§ TEXT SHOWN
▽
Completion was swift, despite a break in construction when a contractor had financial problems. It opened on 20 July 1874.

There were four passenger trains each way every day; two of them carried through coaches from Birmingham to Bournemouth.

Intermediate stations were at Wellow, Radstock, Chilcompton, Binegar, Masbury, Shepton Mallet and Evercreech New. The original Evercreech station was renamed Evercreech Junction.

=== Financial exhaustion and lease ===
The completion of the line to Bath brought a further massive traffic increase, but the financial burden of the loans taken to build the Bath extension weighed the little company down even more, and it soon became clear that even day-to-day operating expenses could not be met. Atthill describes the Bath extension project as an act of financial suicide.

The company realised that the game was up, and sought purchasers. The GWR and the B&ER were obvious candidates, but in August 1875 a 999-year lease was abruptly agreed jointly to the Midland Railway and the LSWR (the two railways whose networks it joined at either end), and this was confirmed by the Somerset and Dorset Railway Leasing Act 1876 (39 & 40 Vict. c. cxv) on 13 July 1876.

The purchase price was generous, being calculated by the Midland and LSWR as much to exclude the GWR and B&ER from Bournemouth as anything else, and the rental income enabled the S&DR company to pay its shareholders 3 1/2%, a considerable income in those years of very low inflation.

The railway route was now the Somerset and Dorset Joint Railway.

=== The joint committee ===
With the lease to two very powerful companies, the operation of the joint line (as it was now called) would no longer be hampered by shortage of money. The Midland Railway and the LSWR set up a joint committee, and divided up responsibilities so that the Midland was in charge of motive power, and the LSWR provided the infrastructure and rolling stock.
△
§ PROBLEMS TO WORK ON
a – From the Somerset and Dorset text, quote everything between "Intermediate stations were" and "renamed Evercreech Junction.", inclusive.
b – Name every intermediate station the Somerset and Dorset text lists for the line to Bath.

§ DATA LISTING
▽
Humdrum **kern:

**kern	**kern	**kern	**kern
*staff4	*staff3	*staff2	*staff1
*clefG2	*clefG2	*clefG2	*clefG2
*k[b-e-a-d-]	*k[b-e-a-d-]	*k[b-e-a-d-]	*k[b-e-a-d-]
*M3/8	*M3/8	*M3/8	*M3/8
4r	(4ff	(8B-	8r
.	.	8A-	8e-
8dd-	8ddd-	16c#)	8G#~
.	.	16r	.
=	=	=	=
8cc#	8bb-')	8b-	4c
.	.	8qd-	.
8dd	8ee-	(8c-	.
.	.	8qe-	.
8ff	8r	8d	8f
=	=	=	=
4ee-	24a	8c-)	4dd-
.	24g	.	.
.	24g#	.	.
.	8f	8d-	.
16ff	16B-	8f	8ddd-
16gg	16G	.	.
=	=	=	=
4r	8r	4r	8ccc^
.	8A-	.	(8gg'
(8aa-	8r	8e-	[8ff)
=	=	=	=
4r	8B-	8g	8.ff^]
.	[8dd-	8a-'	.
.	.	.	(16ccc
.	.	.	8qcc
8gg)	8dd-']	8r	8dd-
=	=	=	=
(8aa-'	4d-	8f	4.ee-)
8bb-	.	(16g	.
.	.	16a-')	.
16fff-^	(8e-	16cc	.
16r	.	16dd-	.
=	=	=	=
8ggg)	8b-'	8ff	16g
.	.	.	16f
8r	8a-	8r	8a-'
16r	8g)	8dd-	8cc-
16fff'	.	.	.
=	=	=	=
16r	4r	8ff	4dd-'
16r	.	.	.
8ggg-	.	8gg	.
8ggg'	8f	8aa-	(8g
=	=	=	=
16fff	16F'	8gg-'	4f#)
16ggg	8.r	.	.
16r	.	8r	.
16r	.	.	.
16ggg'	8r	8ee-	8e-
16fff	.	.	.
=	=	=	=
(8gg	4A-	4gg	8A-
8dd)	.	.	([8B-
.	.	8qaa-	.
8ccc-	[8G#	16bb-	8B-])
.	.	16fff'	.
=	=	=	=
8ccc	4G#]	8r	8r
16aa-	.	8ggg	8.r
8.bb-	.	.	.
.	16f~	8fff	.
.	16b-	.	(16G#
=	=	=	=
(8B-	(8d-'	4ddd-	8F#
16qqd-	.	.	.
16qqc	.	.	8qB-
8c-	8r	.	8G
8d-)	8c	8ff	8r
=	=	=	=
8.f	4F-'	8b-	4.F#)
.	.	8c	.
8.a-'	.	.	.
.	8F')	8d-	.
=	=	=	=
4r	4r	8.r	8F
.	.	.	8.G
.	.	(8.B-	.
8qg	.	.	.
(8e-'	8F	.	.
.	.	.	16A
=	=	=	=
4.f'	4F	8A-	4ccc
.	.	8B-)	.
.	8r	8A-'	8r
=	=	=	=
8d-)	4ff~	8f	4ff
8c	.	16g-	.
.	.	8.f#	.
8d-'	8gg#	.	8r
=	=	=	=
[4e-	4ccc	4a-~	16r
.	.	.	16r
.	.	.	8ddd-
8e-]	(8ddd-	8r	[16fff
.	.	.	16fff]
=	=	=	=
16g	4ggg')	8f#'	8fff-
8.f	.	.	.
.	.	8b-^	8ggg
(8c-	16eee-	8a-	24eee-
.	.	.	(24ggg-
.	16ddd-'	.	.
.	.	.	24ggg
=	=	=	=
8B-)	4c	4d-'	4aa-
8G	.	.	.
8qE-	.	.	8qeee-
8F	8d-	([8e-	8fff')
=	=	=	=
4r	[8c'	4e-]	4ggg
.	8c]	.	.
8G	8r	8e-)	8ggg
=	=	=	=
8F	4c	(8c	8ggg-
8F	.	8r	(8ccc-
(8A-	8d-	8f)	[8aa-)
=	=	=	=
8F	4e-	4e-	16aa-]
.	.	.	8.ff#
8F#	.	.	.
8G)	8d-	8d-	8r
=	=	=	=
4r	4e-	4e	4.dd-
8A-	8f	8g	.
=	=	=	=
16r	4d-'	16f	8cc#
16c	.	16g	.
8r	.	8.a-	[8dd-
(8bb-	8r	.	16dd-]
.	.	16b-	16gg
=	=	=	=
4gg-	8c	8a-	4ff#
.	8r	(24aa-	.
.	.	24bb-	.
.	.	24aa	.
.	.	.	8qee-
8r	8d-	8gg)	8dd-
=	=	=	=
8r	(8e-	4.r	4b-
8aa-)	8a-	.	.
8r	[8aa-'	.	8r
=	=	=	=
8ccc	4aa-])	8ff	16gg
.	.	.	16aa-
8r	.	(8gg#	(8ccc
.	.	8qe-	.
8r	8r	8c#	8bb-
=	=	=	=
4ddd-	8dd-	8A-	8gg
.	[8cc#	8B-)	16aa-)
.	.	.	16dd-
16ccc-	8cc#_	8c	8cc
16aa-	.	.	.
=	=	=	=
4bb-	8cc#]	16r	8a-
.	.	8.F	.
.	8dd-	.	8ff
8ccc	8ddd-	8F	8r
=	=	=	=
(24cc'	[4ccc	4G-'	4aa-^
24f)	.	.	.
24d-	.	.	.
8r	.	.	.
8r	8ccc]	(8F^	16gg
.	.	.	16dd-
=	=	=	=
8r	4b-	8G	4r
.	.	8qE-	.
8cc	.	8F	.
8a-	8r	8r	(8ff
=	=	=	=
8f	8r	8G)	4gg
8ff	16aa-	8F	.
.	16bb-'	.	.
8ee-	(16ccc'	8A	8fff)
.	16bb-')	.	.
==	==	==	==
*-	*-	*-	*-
△
§ RESPONSES BY ITEM NUMBER
a –
Intermediate stations were at Wellow, Radstock, Chilcompton, Binegar, Masbury, Shepton Mallet and Evercreech New. The original Evercreech station was renamed Evercreech Junction.

b – Wellow, Radstock, Chilcompton, Binegar, Masbury, Shepton Mallet, Evercreech New